I place intuition over logic every time. Creativity is seldom, if ever, based on logic. Entertainment is not based on logic, it is a medium of intellect and emotion. Inventiveness is spawned from totally illogical concepts and romantic visions of things never seen, tried nor even imagined before. The boredom of logic is the region where mathematicians spend their time. Throw the 'logic commandments of debate' in the bin and let every participant present their argument in their own individual manner.
How are you breaking number 6? What was your starting point of possibilities and which was did you remove? Its not reducing it to two possibilities if you started with two.
It's not reducing the possibilities if the circumstances can only lead to true or false conclusions or yes and no answers.
Your debate topic doesn't break any of the laws, so the answer is no.
Like I said, those options intrinsically fall under the negative position and thus aren't reductions. You inadvertantly included them with your wording.
If your intent was to reduce the debate positions to only two possibilities then you failed.
Then why are you even on this website? It's kind of hard not to have two thousand points when you have two hundred useless debates and even more useless posts.
What are you talking about? I have more than 36,000 points and 6 years worth of debates and arguments (which is more than 200 useless debates and even more useless posts).

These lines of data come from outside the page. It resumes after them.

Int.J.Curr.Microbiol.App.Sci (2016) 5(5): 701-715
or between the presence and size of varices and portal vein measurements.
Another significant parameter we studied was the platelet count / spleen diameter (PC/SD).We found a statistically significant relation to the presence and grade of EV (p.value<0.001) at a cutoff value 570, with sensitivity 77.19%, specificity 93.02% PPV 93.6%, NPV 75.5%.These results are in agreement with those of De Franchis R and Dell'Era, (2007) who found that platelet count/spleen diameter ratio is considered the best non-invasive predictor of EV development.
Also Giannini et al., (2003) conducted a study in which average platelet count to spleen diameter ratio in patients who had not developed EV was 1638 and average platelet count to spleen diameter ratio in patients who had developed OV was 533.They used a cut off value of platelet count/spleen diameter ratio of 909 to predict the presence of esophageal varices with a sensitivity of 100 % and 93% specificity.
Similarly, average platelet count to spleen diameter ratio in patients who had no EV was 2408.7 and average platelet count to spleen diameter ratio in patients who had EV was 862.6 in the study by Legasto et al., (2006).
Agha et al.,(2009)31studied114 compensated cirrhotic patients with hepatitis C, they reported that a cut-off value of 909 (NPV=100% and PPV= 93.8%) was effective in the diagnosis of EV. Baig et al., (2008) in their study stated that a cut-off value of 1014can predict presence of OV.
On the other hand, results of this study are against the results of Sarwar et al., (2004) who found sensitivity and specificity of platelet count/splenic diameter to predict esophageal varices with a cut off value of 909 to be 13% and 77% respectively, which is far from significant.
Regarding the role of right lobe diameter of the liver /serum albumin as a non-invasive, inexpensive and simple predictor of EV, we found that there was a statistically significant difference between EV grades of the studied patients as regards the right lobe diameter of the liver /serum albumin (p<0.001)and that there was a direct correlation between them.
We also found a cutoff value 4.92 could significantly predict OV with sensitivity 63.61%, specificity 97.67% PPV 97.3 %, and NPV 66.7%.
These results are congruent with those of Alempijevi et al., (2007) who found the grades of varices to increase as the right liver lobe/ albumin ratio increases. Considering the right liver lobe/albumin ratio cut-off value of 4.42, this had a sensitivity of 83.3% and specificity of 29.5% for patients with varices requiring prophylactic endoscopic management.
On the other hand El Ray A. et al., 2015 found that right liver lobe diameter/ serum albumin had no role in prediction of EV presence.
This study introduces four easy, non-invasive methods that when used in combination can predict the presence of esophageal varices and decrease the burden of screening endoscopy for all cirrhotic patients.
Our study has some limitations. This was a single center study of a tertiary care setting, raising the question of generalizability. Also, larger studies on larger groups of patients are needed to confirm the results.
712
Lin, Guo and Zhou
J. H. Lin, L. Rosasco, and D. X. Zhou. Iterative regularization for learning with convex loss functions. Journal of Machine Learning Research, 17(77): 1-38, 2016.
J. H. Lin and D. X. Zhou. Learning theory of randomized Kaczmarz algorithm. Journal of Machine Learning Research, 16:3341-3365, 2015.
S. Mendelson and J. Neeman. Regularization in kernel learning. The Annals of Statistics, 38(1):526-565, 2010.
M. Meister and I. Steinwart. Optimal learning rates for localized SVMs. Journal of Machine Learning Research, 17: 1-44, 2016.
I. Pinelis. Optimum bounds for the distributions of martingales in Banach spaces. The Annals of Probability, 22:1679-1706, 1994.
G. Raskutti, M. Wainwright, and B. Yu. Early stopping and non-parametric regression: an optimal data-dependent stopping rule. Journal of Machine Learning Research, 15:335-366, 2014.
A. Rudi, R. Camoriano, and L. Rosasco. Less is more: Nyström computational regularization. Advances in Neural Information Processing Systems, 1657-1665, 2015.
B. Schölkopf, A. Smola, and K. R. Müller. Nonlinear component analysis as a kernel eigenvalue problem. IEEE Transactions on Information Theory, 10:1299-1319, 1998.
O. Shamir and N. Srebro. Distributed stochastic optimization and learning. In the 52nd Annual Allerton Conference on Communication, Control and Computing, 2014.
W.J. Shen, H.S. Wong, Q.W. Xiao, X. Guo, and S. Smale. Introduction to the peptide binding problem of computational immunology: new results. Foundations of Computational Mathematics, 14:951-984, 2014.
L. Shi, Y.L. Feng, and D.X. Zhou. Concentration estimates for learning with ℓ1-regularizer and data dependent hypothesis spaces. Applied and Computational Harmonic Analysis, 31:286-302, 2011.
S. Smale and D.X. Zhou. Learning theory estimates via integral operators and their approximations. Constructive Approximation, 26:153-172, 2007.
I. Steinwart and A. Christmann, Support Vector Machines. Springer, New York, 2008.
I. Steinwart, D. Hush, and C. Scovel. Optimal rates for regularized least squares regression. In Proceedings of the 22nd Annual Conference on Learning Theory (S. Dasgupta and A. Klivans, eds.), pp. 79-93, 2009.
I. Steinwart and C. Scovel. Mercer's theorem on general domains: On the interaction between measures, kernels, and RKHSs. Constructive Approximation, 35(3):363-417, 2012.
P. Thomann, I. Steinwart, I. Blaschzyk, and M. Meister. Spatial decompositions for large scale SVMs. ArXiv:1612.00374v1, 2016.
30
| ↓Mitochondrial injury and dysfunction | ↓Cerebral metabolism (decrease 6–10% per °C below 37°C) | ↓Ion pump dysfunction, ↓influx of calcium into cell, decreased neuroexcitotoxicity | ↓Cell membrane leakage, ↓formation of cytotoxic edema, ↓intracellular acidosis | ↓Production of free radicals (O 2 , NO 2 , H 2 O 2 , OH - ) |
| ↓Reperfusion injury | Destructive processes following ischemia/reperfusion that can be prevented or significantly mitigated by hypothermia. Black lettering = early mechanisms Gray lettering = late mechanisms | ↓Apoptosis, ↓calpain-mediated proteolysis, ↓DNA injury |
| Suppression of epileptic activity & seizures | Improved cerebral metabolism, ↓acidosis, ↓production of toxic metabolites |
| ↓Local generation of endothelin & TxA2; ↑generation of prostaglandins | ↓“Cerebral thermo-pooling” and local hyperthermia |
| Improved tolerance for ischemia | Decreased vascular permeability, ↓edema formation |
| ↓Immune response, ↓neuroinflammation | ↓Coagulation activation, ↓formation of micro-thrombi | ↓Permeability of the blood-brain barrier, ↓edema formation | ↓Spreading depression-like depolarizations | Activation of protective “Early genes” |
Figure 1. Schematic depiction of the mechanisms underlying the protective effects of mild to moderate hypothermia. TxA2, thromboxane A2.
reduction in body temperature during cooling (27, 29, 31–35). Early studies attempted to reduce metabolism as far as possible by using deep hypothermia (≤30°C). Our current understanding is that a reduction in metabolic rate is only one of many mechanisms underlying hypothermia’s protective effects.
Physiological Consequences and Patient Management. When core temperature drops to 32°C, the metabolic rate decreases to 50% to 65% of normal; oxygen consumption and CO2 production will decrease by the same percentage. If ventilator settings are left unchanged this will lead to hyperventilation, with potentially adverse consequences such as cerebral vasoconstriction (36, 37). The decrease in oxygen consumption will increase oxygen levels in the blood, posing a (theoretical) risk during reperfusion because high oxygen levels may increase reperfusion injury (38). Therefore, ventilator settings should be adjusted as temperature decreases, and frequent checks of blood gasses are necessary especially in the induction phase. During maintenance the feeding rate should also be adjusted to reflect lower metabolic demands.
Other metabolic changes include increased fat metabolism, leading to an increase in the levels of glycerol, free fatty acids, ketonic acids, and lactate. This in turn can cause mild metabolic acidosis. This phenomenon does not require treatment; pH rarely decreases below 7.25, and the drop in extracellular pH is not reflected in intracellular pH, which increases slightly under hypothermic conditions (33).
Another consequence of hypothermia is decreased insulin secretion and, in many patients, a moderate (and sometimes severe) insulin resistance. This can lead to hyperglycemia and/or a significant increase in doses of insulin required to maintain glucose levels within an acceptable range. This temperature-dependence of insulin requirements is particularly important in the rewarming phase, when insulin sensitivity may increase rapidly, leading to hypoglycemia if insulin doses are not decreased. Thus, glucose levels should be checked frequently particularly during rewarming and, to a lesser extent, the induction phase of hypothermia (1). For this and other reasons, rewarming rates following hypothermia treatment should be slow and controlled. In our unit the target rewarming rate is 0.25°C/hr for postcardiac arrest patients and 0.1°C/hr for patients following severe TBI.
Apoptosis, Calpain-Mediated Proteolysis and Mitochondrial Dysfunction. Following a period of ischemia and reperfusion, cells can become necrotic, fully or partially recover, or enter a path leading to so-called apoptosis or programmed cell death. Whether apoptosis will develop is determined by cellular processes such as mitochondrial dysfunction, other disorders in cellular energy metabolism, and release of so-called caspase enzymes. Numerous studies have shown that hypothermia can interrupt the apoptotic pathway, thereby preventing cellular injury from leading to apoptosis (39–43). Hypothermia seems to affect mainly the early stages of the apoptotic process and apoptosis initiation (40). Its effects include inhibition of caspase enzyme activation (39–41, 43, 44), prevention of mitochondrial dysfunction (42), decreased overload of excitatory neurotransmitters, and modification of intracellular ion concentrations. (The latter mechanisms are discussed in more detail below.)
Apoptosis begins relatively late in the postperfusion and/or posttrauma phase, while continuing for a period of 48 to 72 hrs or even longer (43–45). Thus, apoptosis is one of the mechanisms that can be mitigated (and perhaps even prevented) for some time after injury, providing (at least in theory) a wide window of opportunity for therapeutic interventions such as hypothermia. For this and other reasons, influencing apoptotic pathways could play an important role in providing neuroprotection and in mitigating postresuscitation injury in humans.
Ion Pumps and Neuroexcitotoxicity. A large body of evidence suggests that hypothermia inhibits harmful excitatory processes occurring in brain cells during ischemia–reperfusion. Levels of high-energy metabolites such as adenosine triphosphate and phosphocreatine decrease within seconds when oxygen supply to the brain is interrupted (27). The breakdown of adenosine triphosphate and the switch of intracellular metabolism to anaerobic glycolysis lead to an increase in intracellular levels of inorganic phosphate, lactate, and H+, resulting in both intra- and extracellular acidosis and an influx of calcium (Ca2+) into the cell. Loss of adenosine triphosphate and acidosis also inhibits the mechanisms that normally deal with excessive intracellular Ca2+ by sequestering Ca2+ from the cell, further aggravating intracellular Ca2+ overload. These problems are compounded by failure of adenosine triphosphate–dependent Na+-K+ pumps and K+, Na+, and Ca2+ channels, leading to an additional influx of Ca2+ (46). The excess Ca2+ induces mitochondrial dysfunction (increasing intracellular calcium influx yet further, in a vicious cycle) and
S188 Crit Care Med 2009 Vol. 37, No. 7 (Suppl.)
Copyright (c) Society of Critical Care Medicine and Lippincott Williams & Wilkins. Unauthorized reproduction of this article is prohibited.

So get your facts straight. ;)
You said all our debates. You seem to be unaware of the "Perspectives" debate option. Perhaps it proved difficult to read that far, which is understandable.
The number one rule for CD debates is leaving the door open for an attack. Otherwise, no one comes to the party. So, for example, who would go to a debate titled: "Without Oxygen, you would die?"
You can achieve the same effect by having a typo in your debate title or by having a debate title that is not grammatically correct. People look for something to nit-pick.
A yes or no question only has two answers, but there are many justifications for an answer. If it was just you click a button to vote for the side that you think is right, then it might be, but since we are given the chance to explain ourselves, then I don't think we are.